A complete response lists each line of the data below that includes the word "none".
[[ DATA, beginning ]]
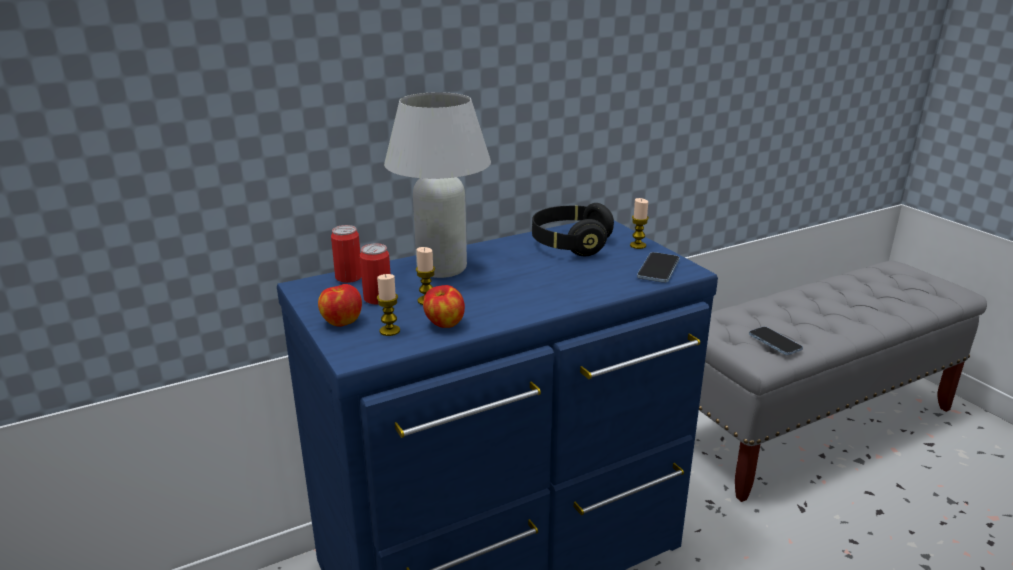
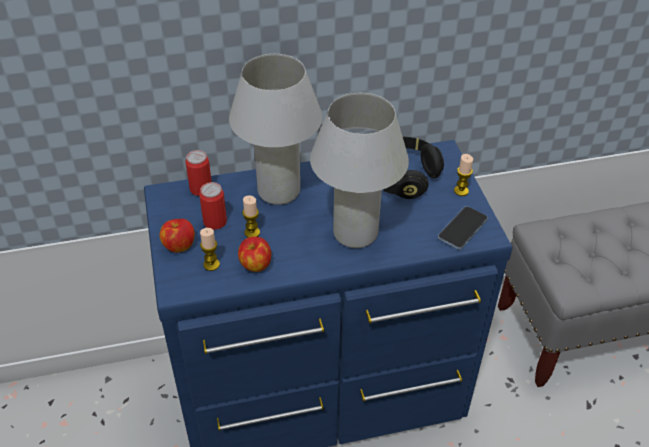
camera: 15 degrees right, 20 degrees up
phone [749,326,803,355] -> none
none -> white table lamp [310,93,409,248]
[[ DATA, end ]]
RESPONSE TO THIS TASK:
phone [749,326,803,355] -> none
none -> white table lamp [310,93,409,248]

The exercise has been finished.